En la soledad del templo atravieso las sombras temblorosas por el llorar de un cirio, me inflamo de frío de baldosas nacaradas y de bancos de madera al trasluz. Me empacho de abandono divino y magnánimo, del ácido sabor a misales oxidados y al aceite de velas. Puedo roer la madera blanda y verde de las estatuillas del retablo del altar y siento crujir la piel de los Santos que lloran con lágrimas de silicona por mi alma. Un viento helado recorre y agita las negras cortinillas del confesionario: un viento helado zarandea el cabo blanco que se extingue y estoy seguro de que Dios debe contemplarme desde lo alto.
Sobre los bancos te busco incluso en tu negación: cómo me tienes de abandonado... Escucho mi propio eco, mi febril mirada rebota sobre cadenas de mártires y candelabros de plata. Me quiebro por encontrar un indicio tuyo, de ti y de tu existencia. En lo alto no dejan de contemplarme: en lo alto, sí, en lo alto de un monte y en mitad de la crucifixión: aguardo a que de una vez sueltes tu dulce lanzazo sobre mí y sobre mi corazón. Manará la sangre: el dolor, el sudor, las llagas y, en efecto, la sangre. Yo también soy un mártir…

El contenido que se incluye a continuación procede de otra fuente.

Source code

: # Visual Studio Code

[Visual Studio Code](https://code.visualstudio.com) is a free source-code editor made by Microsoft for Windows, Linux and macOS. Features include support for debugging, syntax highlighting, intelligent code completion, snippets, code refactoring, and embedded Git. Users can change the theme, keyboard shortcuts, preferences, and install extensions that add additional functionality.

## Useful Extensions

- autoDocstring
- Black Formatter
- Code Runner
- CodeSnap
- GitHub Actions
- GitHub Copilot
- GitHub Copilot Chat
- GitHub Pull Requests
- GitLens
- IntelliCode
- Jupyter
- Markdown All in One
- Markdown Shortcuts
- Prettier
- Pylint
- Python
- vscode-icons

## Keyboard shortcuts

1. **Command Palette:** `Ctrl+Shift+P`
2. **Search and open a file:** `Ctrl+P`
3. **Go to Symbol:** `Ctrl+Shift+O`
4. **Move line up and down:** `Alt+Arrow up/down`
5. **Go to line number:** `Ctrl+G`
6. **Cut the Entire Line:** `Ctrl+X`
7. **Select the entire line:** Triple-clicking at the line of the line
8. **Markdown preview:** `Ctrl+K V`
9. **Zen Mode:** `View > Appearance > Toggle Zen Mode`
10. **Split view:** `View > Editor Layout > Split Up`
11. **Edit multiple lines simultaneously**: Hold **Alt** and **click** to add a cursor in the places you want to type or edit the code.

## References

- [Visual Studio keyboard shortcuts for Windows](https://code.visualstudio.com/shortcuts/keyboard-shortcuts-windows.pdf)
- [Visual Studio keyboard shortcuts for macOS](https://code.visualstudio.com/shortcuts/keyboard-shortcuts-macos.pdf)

¿O no eras tú, con mi dolor eterno, mi Dios real?
Los clavos y la corona de espinas son reproches. Mis lágrimas son el agua bautismal que, suave y saladamente, confirma mi destrucción. También son Rosario de amarga duda. De mis manos brotan llagas rojizas y palpitantes. De mi frente mana sudor sanguinolento y caigo transformado en un Dios.
Pero no, no lo soy.
No: soy una imitación de Cristo.
De un Cristo que ni tan siquiera existe.